Arrested January 25, 2017, she is found guilty of "propaganda against the state". The sentence and trial have aroused harsh criticism. The prayers of the Vietnamese Catholics and the appeal of Human Rights Watch for her release are unheard by the government.
Hanoi (AsiaNews) - The appeal trial of Maria Trần Thị Nga (photo), a well-known Catholic human rights activist, ended with a sentence of nine years in prison and five years of house arrest. On December 22nd, the Supreme Court of Hanoi opened the proceedings at the People's Court in the province of Hà Nam, after which the judges confirmed the sentence commuted in July at the first instance for the activist, arrested on January 25, 2017 and found guilty of "propaganda against the state". This is a provision that the Vietnamese authorities frequently use to silence bloggers and other dissident activists.
Nga is the mother of two children of three and five years and is famous for her defence of the rights of Vietnamese migrant workers and victims of land dispossession by the government, a recurrent measure in the country. Through the social networks, the activist has repeatedly denounced liberticide policies and corruption among the leaders of the Communist Party. In May 2014 she was seriously injured by a group of thugs armed with metal tubes, leaving her with a broken leg.
Maria Trần Thị Nga’s appeal took place in a climate of tension, since only her three lawyers were able to attend the hearing. Nga's husband and family members were detained by a massive police deployment outside the courtroom, where her supporters had gathered and were beaten while trying to record videos. At least nine people were arrested on the spot and taken to the Tran Hung Dao People's Committee office in the city of Phủ Lý, including Phan Van Phong, her husband.
The sentence and the conduct of the trial have aroused harsh criticism. "The evidence has not been collected in accordance with the legal process," says defense lawyer Ha Huy Son. "There is no legal evidence to support the charges against Ms. Tran Thi Nga. The court has listened to our defense, but has not taken into account any of the information we have provided. " The lawyer complains that the judging panel limited itself to sending written statements, without participating in the hearing. Even the defense's requests for the postponement of the hearing were rejected, in order to listen to the assessments delivered in person.

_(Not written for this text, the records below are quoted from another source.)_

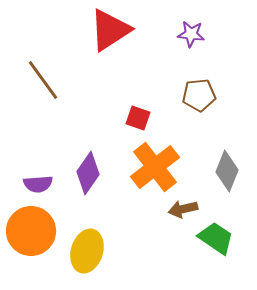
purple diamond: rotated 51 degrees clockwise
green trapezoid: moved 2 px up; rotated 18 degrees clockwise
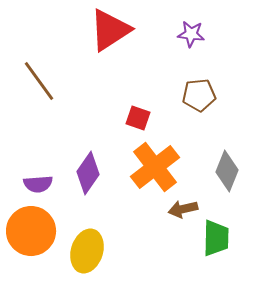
brown line: moved 4 px left, 1 px down
green trapezoid: rotated 57 degrees clockwise
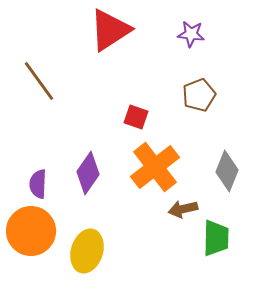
brown pentagon: rotated 16 degrees counterclockwise
red square: moved 2 px left, 1 px up
purple semicircle: rotated 96 degrees clockwise
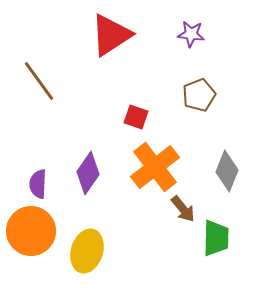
red triangle: moved 1 px right, 5 px down
brown arrow: rotated 116 degrees counterclockwise
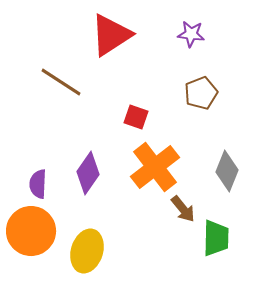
brown line: moved 22 px right, 1 px down; rotated 21 degrees counterclockwise
brown pentagon: moved 2 px right, 2 px up
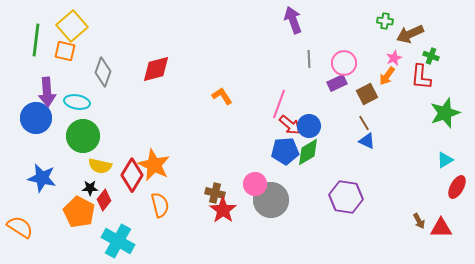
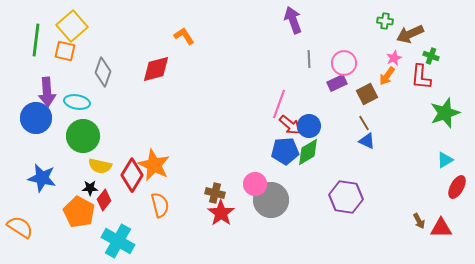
orange L-shape at (222, 96): moved 38 px left, 60 px up
red star at (223, 210): moved 2 px left, 3 px down
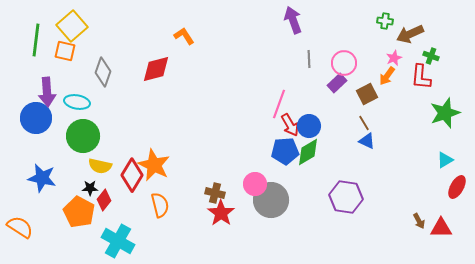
purple rectangle at (337, 83): rotated 18 degrees counterclockwise
red arrow at (290, 125): rotated 20 degrees clockwise
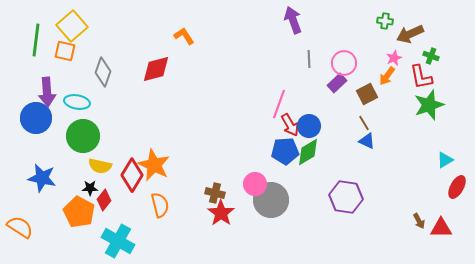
red L-shape at (421, 77): rotated 16 degrees counterclockwise
green star at (445, 113): moved 16 px left, 8 px up
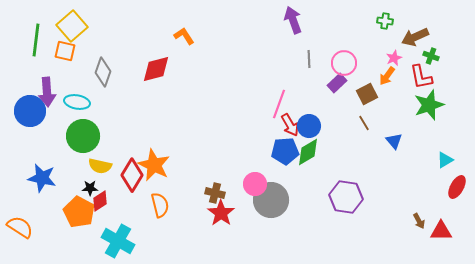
brown arrow at (410, 34): moved 5 px right, 3 px down
blue circle at (36, 118): moved 6 px left, 7 px up
blue triangle at (367, 141): moved 27 px right; rotated 24 degrees clockwise
red diamond at (104, 200): moved 4 px left, 1 px down; rotated 20 degrees clockwise
red triangle at (441, 228): moved 3 px down
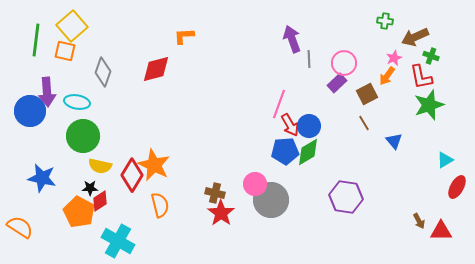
purple arrow at (293, 20): moved 1 px left, 19 px down
orange L-shape at (184, 36): rotated 60 degrees counterclockwise
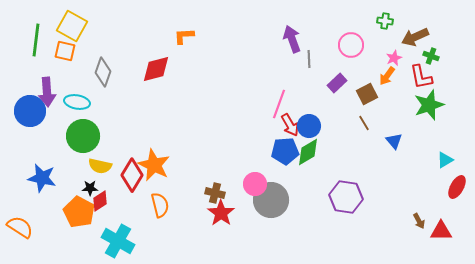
yellow square at (72, 26): rotated 20 degrees counterclockwise
pink circle at (344, 63): moved 7 px right, 18 px up
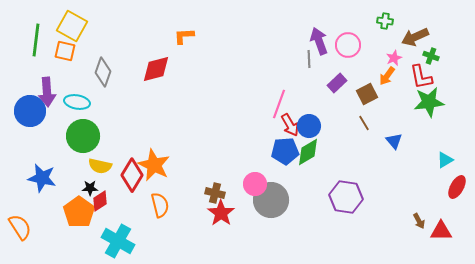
purple arrow at (292, 39): moved 27 px right, 2 px down
pink circle at (351, 45): moved 3 px left
green star at (429, 105): moved 3 px up; rotated 12 degrees clockwise
orange pentagon at (79, 212): rotated 8 degrees clockwise
orange semicircle at (20, 227): rotated 24 degrees clockwise
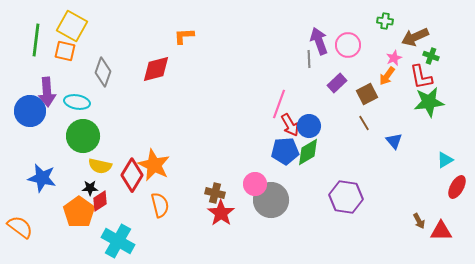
orange semicircle at (20, 227): rotated 20 degrees counterclockwise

From Sunday 17 December, Catholics from the north and central Vietnam gathered in several churches and prayed for justice and peace, recalling the prisoner of conscience. Two days before the trial on December 22nd, the international organization Human Rights Watch (HRW) has asked the Vietnamese government to immediately release Maria Trần Thị Nga and to drop all charges against her.
Maria Trần Thị Nga is one of the many women still held today in Vietnamese prisons for demonstrating in defense of freedom, civil rights and the environment. Vietnam occupies one of the lowest rungs in the world for freedom of the press: according to the index published this year by the NGO Reporters Without Borders, it is ranked 175 out of 180 countries. In recent months, other bloggers and activists have been convicted: the Catholic Nguyen Ngoc Quynh, 37, known as Me Nam or "Mother Mushroom", will have to serve a 10-year prison sentence; while Peter Pham Minh Hoang, a French-Vietnamese blogger also a Catholic and already tried in 2011, was deprived of citizenship and expelled from the country.